Limitations and open considerations include the scalability of preference generation (quadratic in pairs), reliance on well-specified feedback modalities, prompt and reward model engineering for VLM/LLM-based pipelines, and the need for more advanced feedback calibration and scheduling (adaptive rates, online calibration, confidence estimation).

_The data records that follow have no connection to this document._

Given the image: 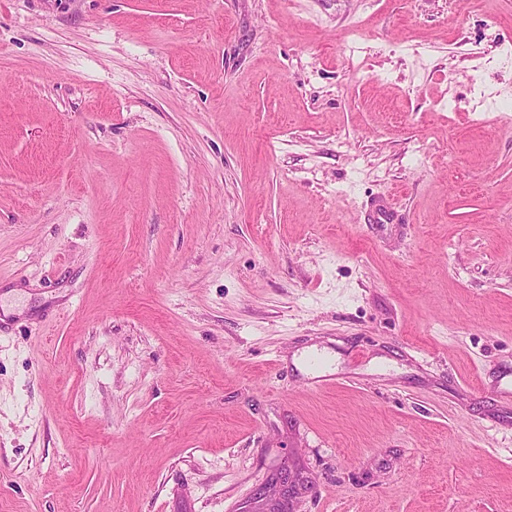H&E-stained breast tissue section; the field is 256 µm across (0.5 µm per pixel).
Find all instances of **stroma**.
<instances>
[{
  "label": "stroma",
  "mask_w": 512,
  "mask_h": 512,
  "mask_svg": "<svg viewBox=\"0 0 512 512\" xmlns=\"http://www.w3.org/2000/svg\"><path fill=\"white\" fill-rule=\"evenodd\" d=\"M286 466L512 512V0H0V512Z\"/></svg>",
  "instance_id": "stroma-1"
}]
</instances>
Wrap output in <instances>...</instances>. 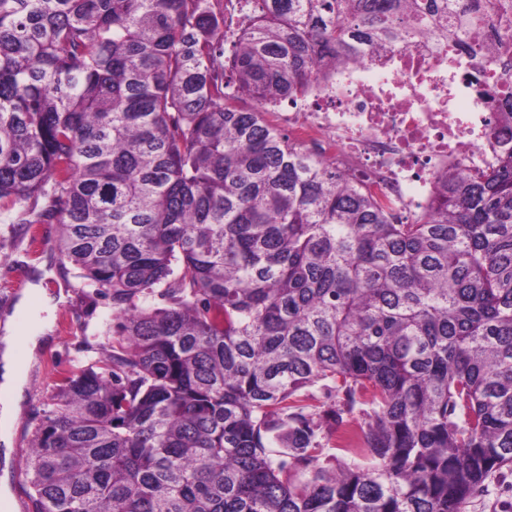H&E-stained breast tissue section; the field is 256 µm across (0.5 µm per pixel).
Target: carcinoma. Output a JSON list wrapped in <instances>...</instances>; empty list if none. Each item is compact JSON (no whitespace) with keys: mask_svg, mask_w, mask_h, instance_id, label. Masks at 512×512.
I'll return each mask as SVG.
<instances>
[{"mask_svg":"<svg viewBox=\"0 0 512 512\" xmlns=\"http://www.w3.org/2000/svg\"><path fill=\"white\" fill-rule=\"evenodd\" d=\"M252 4L226 82L209 0H0V208L125 341L57 385L29 512H464L512 471V149L400 223L263 115L362 46L506 48L512 0ZM318 384L362 461L322 455ZM341 395L336 393L333 387L315 386L310 390V397L306 403L310 405L311 410L316 413V419L320 418L323 424L324 438L322 444L326 448L324 453H334L335 448L339 444H343V439L347 433H360V428L366 422L365 416L359 412L357 408L353 413H342V423L335 425L331 418L332 411L341 408ZM336 427V432H335Z\"/></svg>","mask_w":512,"mask_h":512,"instance_id":"cac0c4a2","label":"carcinoma"}]
</instances>
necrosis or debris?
Segmentation results:
<instances>
[{
    "label": "necrosis or debris",
    "instance_id": "4bbe7bcc",
    "mask_svg": "<svg viewBox=\"0 0 512 512\" xmlns=\"http://www.w3.org/2000/svg\"><path fill=\"white\" fill-rule=\"evenodd\" d=\"M505 58L460 55L439 37L366 50L312 80L307 95L267 105L302 150L359 178L400 218L433 205L440 170L491 164L497 112L512 104Z\"/></svg>",
    "mask_w": 512,
    "mask_h": 512
}]
</instances>
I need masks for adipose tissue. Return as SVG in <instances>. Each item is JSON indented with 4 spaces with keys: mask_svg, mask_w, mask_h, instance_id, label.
Returning <instances> with one entry per match:
<instances>
[{
    "mask_svg": "<svg viewBox=\"0 0 512 512\" xmlns=\"http://www.w3.org/2000/svg\"><path fill=\"white\" fill-rule=\"evenodd\" d=\"M47 341V336L42 333L19 337L10 326L0 337V442L7 444L12 439L14 427L22 413L29 371ZM20 347L26 352L22 360L16 356V350Z\"/></svg>",
    "mask_w": 512,
    "mask_h": 512,
    "instance_id": "1",
    "label": "adipose tissue"
}]
</instances>
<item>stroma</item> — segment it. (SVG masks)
Instances as JSON below:
<instances>
[{"label": "stroma", "instance_id": "35a3bbf8", "mask_svg": "<svg viewBox=\"0 0 512 512\" xmlns=\"http://www.w3.org/2000/svg\"><path fill=\"white\" fill-rule=\"evenodd\" d=\"M58 242L57 225L28 228L16 223L13 212L0 210V321L14 315L22 336L44 322L50 336L28 376L11 454L0 455V478L5 480L14 475L16 467L25 465L35 430L62 377L107 358L120 342L111 298L87 296L73 273L53 264ZM35 284L43 288L49 306L36 300L27 310L16 312L22 295ZM340 401L335 388L318 385L310 391L308 403L323 424L322 443L327 448L342 444L347 434L359 432L365 423L357 411L343 414L341 423H334L332 413ZM465 512H512V473L491 479L485 492L469 501Z\"/></svg>", "mask_w": 512, "mask_h": 512}]
</instances>
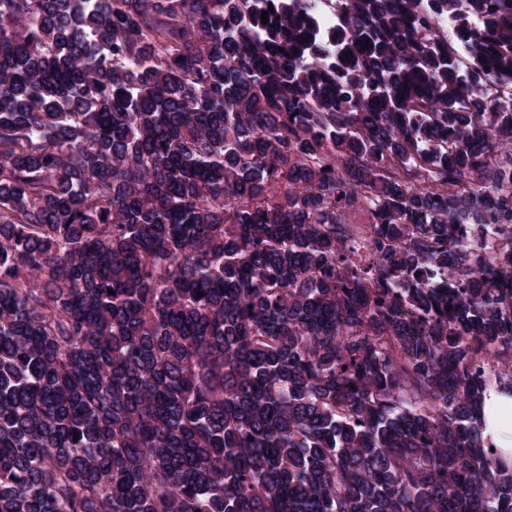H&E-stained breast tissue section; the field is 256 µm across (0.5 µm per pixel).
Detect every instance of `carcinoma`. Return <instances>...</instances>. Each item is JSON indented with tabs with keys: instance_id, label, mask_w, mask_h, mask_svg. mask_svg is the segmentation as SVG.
<instances>
[{
	"instance_id": "carcinoma-1",
	"label": "carcinoma",
	"mask_w": 512,
	"mask_h": 512,
	"mask_svg": "<svg viewBox=\"0 0 512 512\" xmlns=\"http://www.w3.org/2000/svg\"><path fill=\"white\" fill-rule=\"evenodd\" d=\"M335 2L0 0V512H512V0ZM484 437L493 442L512 463V397H492L483 409Z\"/></svg>"
}]
</instances>
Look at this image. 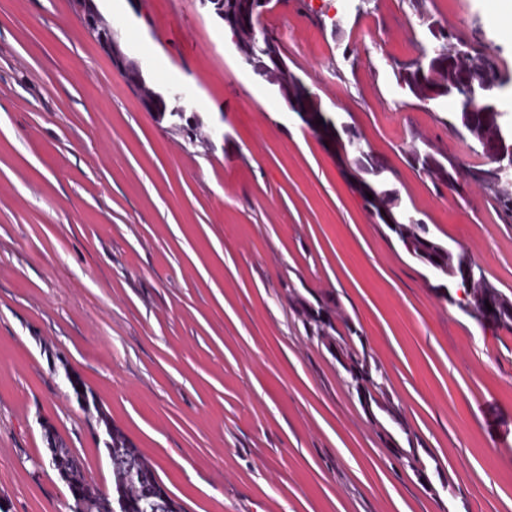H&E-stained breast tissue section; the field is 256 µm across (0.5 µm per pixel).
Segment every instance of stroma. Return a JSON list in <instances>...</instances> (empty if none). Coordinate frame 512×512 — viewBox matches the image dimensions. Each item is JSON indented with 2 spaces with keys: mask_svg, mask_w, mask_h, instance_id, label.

6. Extensions, Applications, and Outlook

RLTF has established itself as a unifying framework across domains such as robotics, natural language processing, program synthesis, and logic-constrained reasoning:

• In high-dimensional or non-Markovian environments, automaton-derived and symbolic feedback provide a mechanism to enforce and generalize complex temporal and logical constraints (Alinejad et al., 17 Oct 2025, Jha et al., 26 May 2024).
• VLM- and LLM-generated feedback enables scalable, low-cost deployment of RLTF systems by reducing or eliminating reliance on human annotators (Chu et al., 2023, Luu et al., 15 Jun 2025).
• Interactive learning scenarios, including those with noisy or variable-quality feedback from non-experts, have improved robustness through model-based denoising or confidence-adaptive scalar rewards (Li et al., 23 Sep 2024, Yu et al., 2023).
• RLTF methods have been applied to rapid domain adaptation, code and instruction generation, robotic manipulation, and benchmarking of AI alignment protocols with both synthetic and human-like feedback loops (Roy et al., 10 May 2025, Liu et al., 2023).

A plausible implication is that RLTF methods will continue to subsume previous paradigms in both human-in-the-loop and AI-teacher alignment pipelines, especially as research addresses remaining challenges in feedback efficiency, multi-modality, and theoretical characterization for complex objectives.